Sanctions On Arizona Harsher Than Those On Iran
The Obama Administration is having trouble putting together a package of sanctions on Iran. After a year during which Iran has both thumbed its nose at the White House and accelerated its nuclear programs, the administration is looking to send a strong message. At the same time, it has opposed efforts by members of Congress to pass the Iran Sanctions Act, a very tough bill that would strike at the heart of the regime in Teheran by cutting off access to the U.S. market to companies that sell Iran gasoline or equipment to refine petroleum.

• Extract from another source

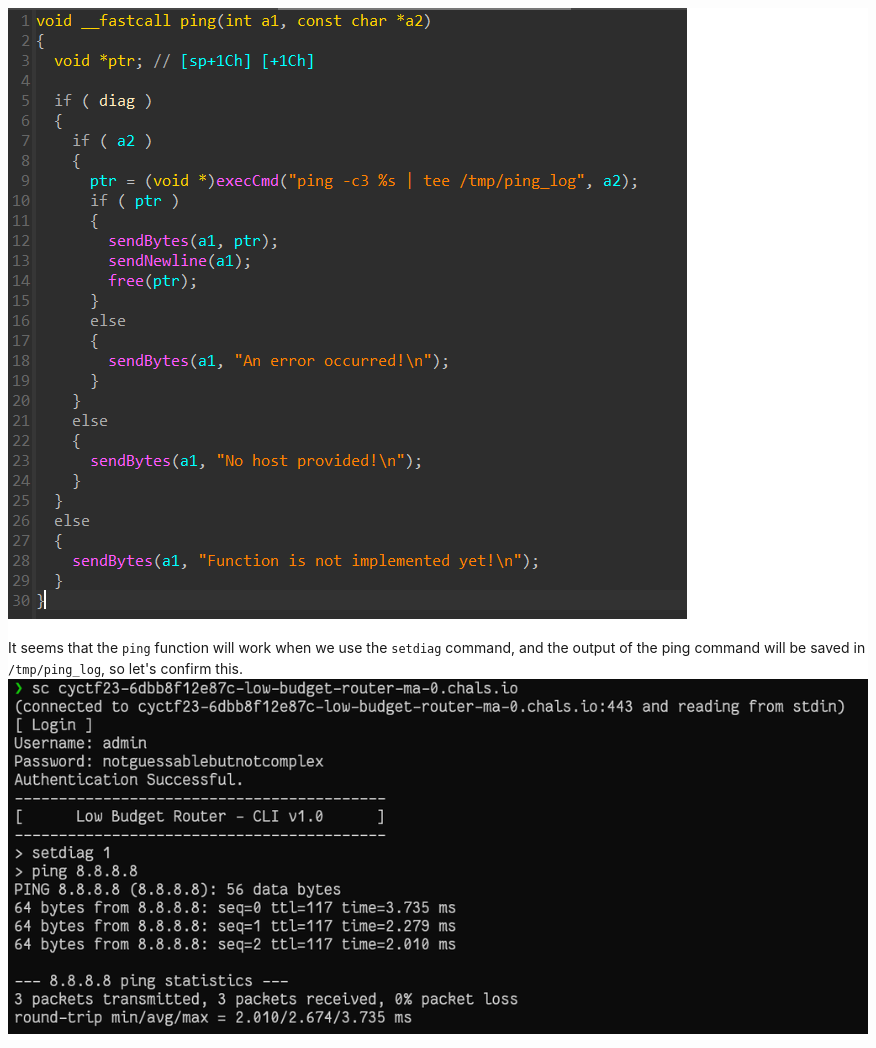 ![](image-40.png)

It seems that the `ping` function will work when we use the `setdiag` command, and the output of the ping command will be saved in `/tmp/ping_log`, so let's confirm this.
![](image-42.png)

Even as the U.S. government finds it difficult to take action against Iran, municipalities across the country are making the decision to wage unrestricted economic warfare on Arizona because of that state’s new immigration law. The city councils in Los Angeles and San Francisco have passed ordinances calling for total boycotts of Arizona. The mayor of St. Paul, Minnesota has ordered city departments not to hold meetings in that state. The Service Employees Union International and the United Food and Commercial Workers Union International, representing millions of their members, have joined in the boycott movement. State and local lawmakers from Massachusetts to Oregon also are proposing boycotts. A school board in Illinois has decided not to send a high school girl’s basketball team to a tournament in Arizona. The Internet is filled with blogs calling on Americans to personally boycott Arizona as well as to support efforts in that direction by their local lawmakers.
There is something wrong with this picture. The U.S. government has taken months and months to put together what is obviously an ineffective set of economic sanctions on the rogue regime in Teheran while mayors and city councils turn on a dime and drop an economic nuclear bomb on Arizona. The administration is concerned that sanctions not harm ordinary Iranians. Los Angeles and San Francisco seem to have no concerns about the ordinary citizens of Arizona. Sanction supporters understand the basic reality of sanctions: they have to really hurt in order to have any chance of success. The lesson from sanction campaigns against Rhodesia, Libya, North Korea and Iraq is that in order to have the desired effect sanctions have to go to for the target’s jugular.
Sanction campaigns are rarely successful. They fail most often because those imposing them do not understand that they are engaged in a form of warfare. To be effective, sanctions must hurt the target country’s economy which inevitably means also injuring ordinary citizens. They also fail because the target country is insulated against them. In some cases, regimes under sanctions have even used the opportunity to make money through smuggling. So it is important to have a well thought out sanctions strategy. It is also important to be ruthless.
On the issue of Iran sanctions the administration is wrong and Congress is right. The way to have an impact on that country is to leverage America’s position in the global economy while simultaneously going against the most significant vulnerabilities of the Iranian economy. This means threatening international companies with the loss of access to the U.S. economy if they provide assistance to Iran’s oil and gas industry. It also means trying to cut off the supply of refined petroleum to that country. The Iranian oil and gas industry cannot survive without access to foreign technology and know-how to keep its oil and gas industry going. The Iranian economy will grind to a halt without gasoline. While a drastic step, such sanctions are well justified by the danger should Iran acquire a nuclear weapon.